━━━ Trecho do texto ━━━
Milhares de toneladas de soja e milho que desapareceram dos armazéns de uma estatal renderam uma condenação milionária na Justiça. O ex-gerente da unidade da Companhia de Armazéns e Silos do Estado de Minas Gerais (Casemg) em Paracatu terá de devolver R$ 8.679.058,96 aos cofres públicos e ainda pagar R$ 500 mil por danos morais coletivos, conforme decisão da 1ª Vara Cível da Comarca de Paracatu.
A ação civil pública foi proposta pela 3ª Promotoria de Justiça de Paracatu, do Ministério Público de Minas Gerais, depois que uma investigação apontou irregularidades cometidas pelo então gerente e supervisor técnico da unidade. Segundo as apurações, foram desviadas cerca de 2,2 mil toneladas de soja e 2,4 mil toneladas de milho armazenadas pela estatal.
Auditorias e uma sindicância administrativa identificaram uma série de falhas nas rotinas da unidade, entre elas movimentação de produtos sem documentação fiscal adequada, emissão irregular de notas fiscais, controle paralelo de estoque, manipulação de dados contábeis e problemas nos processos de recepção e expedição de mercadorias. Na sentença, o Judiciário reconheceu ato de improbidade administrativa com lesão ao erário e concluiu que houve atuação dolosa para burlar os mecanismos internos de fiscalização.
━━━ Dados dos itens ━━━
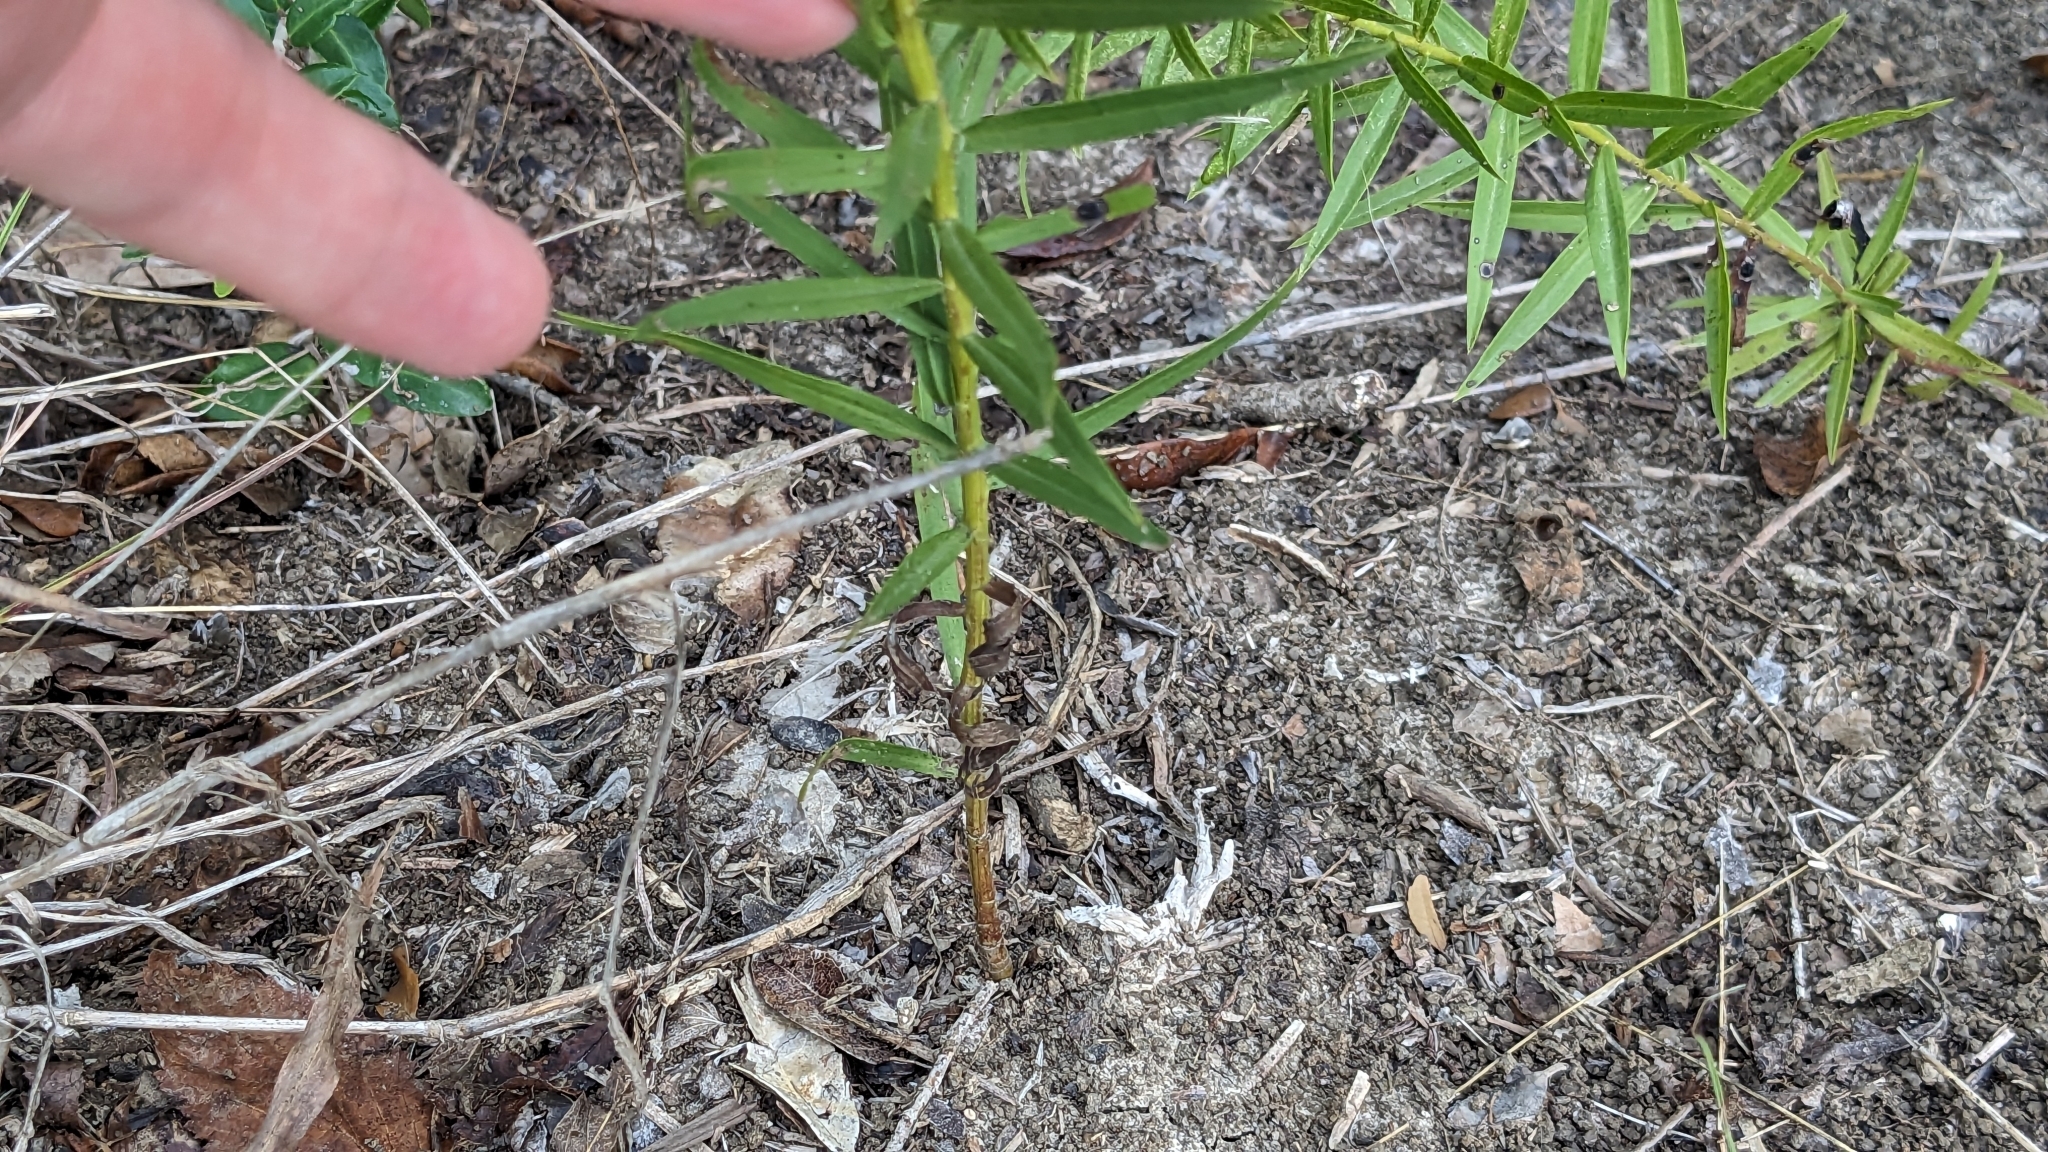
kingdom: Plantae
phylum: Tracheophyta
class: Magnoliopsida
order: Asterales
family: Asteraceae
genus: Euthamia
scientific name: Euthamia leptocephala
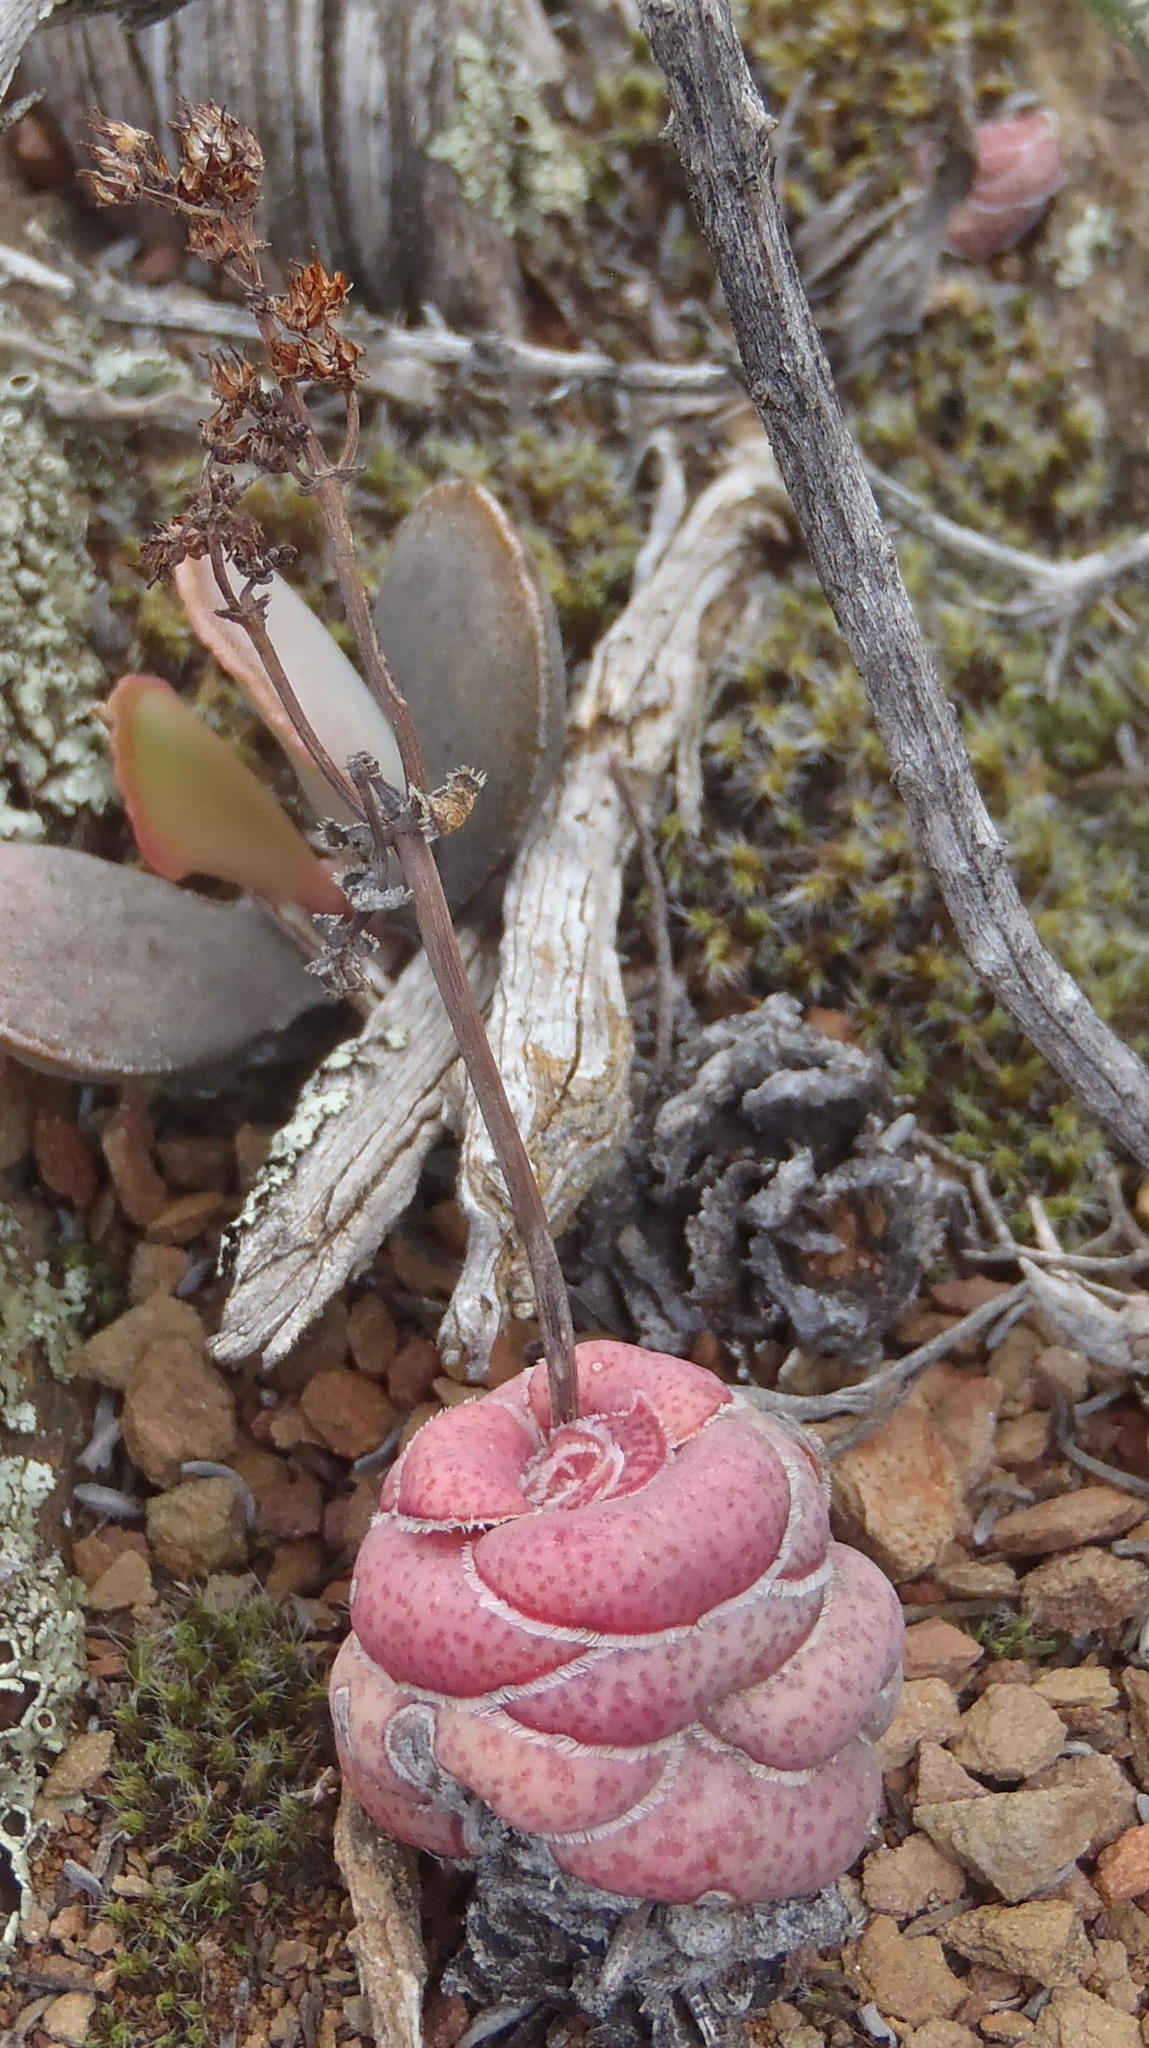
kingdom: Plantae
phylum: Tracheophyta
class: Magnoliopsida
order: Saxifragales
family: Crassulaceae
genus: Crassula
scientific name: Crassula hemisphaerica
━━━
Tarefa A:
Redigite o trecho da notícia sobre o desvio de grãos da Casemg de "A ação civil" até "internos de fiscalização.".
Tarefa B:
Segundo a notícia sobre o desvio de grãos da Casemg, quantas toneladas de milho foram desviadas?
Tarefa C:
Continue a notícia sobre o desvio de grãos da Casemg a partir do ponto em que ela termina.
Os itens foram tirados de outra fonte.

Resposta A:
A ação civil pública foi proposta pela 3ª Promotoria de Justiça de Paracatu, do Ministério Público de Minas Gerais, depois que uma investigação apontou irregularidades cometidas pelo então gerente e supervisor técnico da unidade. Segundo as apurações, foram desviadas cerca de 2,2 mil toneladas de soja e 2,4 mil toneladas de milho armazenadas pela estatal.
Auditorias e uma sindicância administrativa identificaram uma série de falhas nas rotinas da unidade, entre elas movimentação de produtos sem documentação fiscal adequada, emissão irregular de notas fiscais, controle paralelo de estoque, manipulação de dados contábeis e problemas nos processos de recepção e expedição de mercadorias. Na sentença, o Judiciário reconheceu ato de improbidade administrativa com lesão ao erário e concluiu que houve atuação dolosa para burlar os mecanismos internos de fiscalização.

Resposta B:
Cerca de 2,4 mil toneladas.

Resposta C:
Embora as sanções político-administrativas previstas na Lei de Improbidade Administrativa tenham sido consideradas prescritas, o magistrado destacou que a obrigação de ressarcir os danos causados ao erário por ato doloso não prescreve, determinando a devolução integral dos valores.
O impacto do caso, porém, foi além do prejuízo financeiro à estatal. Segundo a decisão, os desvios atingiram a economia local e os produtores rurais da região, e o fechamento da unidade da Casemg em Paracatu provocou desestruturação socioeconômica e abalo à confiança da população na administração pública. Por isso, o pedido de danos morais coletivos foi acolhido, com os R$ 500 mil destinados ao Fundo Municipal de Defesa de Direitos Difusos de Paracatu.